◆ WHAT IS NEEDED
Extract the full listing verbatim and drop any pictures from your copy.

◆ SOURCE DATA

►

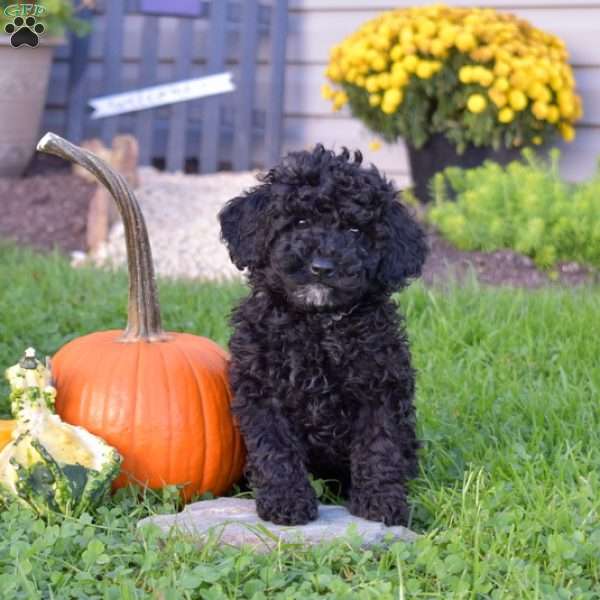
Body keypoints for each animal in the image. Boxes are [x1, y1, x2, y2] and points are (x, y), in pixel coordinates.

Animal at [219, 145, 426, 524]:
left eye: (356, 231)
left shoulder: (381, 388)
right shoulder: (262, 391)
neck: (317, 324)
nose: (322, 268)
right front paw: (286, 501)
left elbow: (380, 446)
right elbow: (275, 448)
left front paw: (381, 502)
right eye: (300, 222)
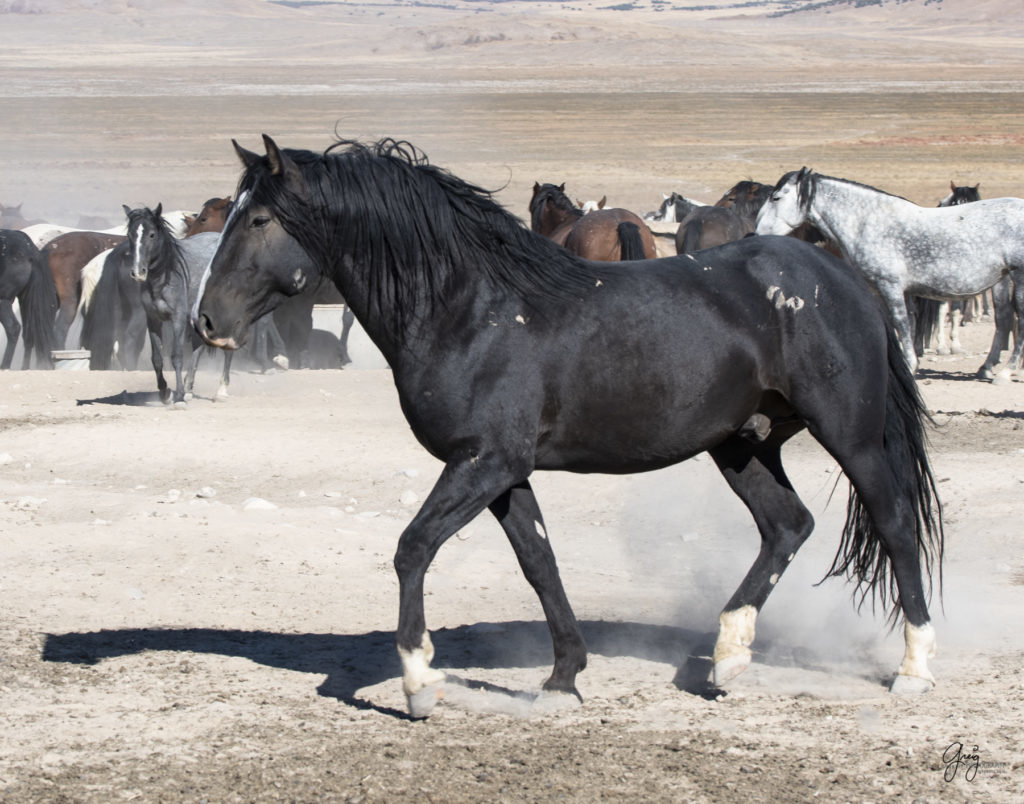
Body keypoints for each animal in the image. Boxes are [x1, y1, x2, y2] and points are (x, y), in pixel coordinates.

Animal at [0, 225, 58, 366]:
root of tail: (30, 248)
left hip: (3, 300)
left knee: (13, 329)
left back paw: (5, 366)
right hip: (26, 300)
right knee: (29, 334)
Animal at [193, 136, 942, 716]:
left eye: (259, 219)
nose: (207, 321)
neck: (470, 307)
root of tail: (843, 279)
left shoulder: (483, 462)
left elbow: (413, 548)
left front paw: (417, 681)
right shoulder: (503, 471)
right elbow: (539, 562)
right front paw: (562, 678)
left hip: (852, 436)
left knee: (895, 524)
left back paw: (913, 668)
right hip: (741, 444)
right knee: (788, 525)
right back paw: (727, 656)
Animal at [753, 168, 1024, 372]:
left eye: (776, 198)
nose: (755, 234)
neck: (867, 221)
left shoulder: (891, 286)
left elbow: (901, 323)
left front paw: (910, 366)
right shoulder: (879, 290)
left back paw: (1008, 370)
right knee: (1004, 318)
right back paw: (988, 367)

◄

◆ SOLUTION FOR THIS PROBLEM
Body keypoints for each animal in the image. Boxes are [x1, y1, x2, y2] and points are (x, y), in pixel coordinates.

Animal at [219, 145, 426, 524]:
left eye: (356, 231)
left shoulder: (381, 388)
right shoulder: (262, 391)
neck: (317, 324)
nose: (322, 268)
right front paw: (286, 501)
left elbow: (380, 446)
right elbow: (275, 448)
left front paw: (381, 502)
right eye: (300, 222)
Body keypoints for each animal in the image. Boxes are [x1, y1, x2, y2] and points are (x, y), in pixel coordinates.

Animal at [0, 225, 58, 366]:
root of tail: (30, 248)
left hip: (3, 300)
left knee: (13, 329)
left back paw: (5, 366)
right hip: (26, 300)
right knee: (29, 334)
Animal at [193, 136, 942, 716]:
left eye: (259, 219)
nose: (207, 321)
neck: (470, 307)
root of tail: (843, 279)
left shoulder: (483, 462)
left elbow: (413, 548)
left front paw: (417, 681)
right shoulder: (503, 471)
right elbow: (539, 562)
right front paw: (562, 678)
left hip: (852, 436)
left knee: (895, 524)
left back paw: (913, 668)
right hip: (741, 444)
right knee: (788, 525)
right back paw: (727, 656)
Animal at [753, 168, 1024, 372]:
left eye: (776, 198)
nose: (755, 234)
neck: (867, 221)
left shoulder: (891, 286)
left elbow: (901, 323)
left front paw: (910, 366)
right shoulder: (879, 290)
left back paw: (1008, 370)
right knee: (1004, 318)
right back paw: (988, 367)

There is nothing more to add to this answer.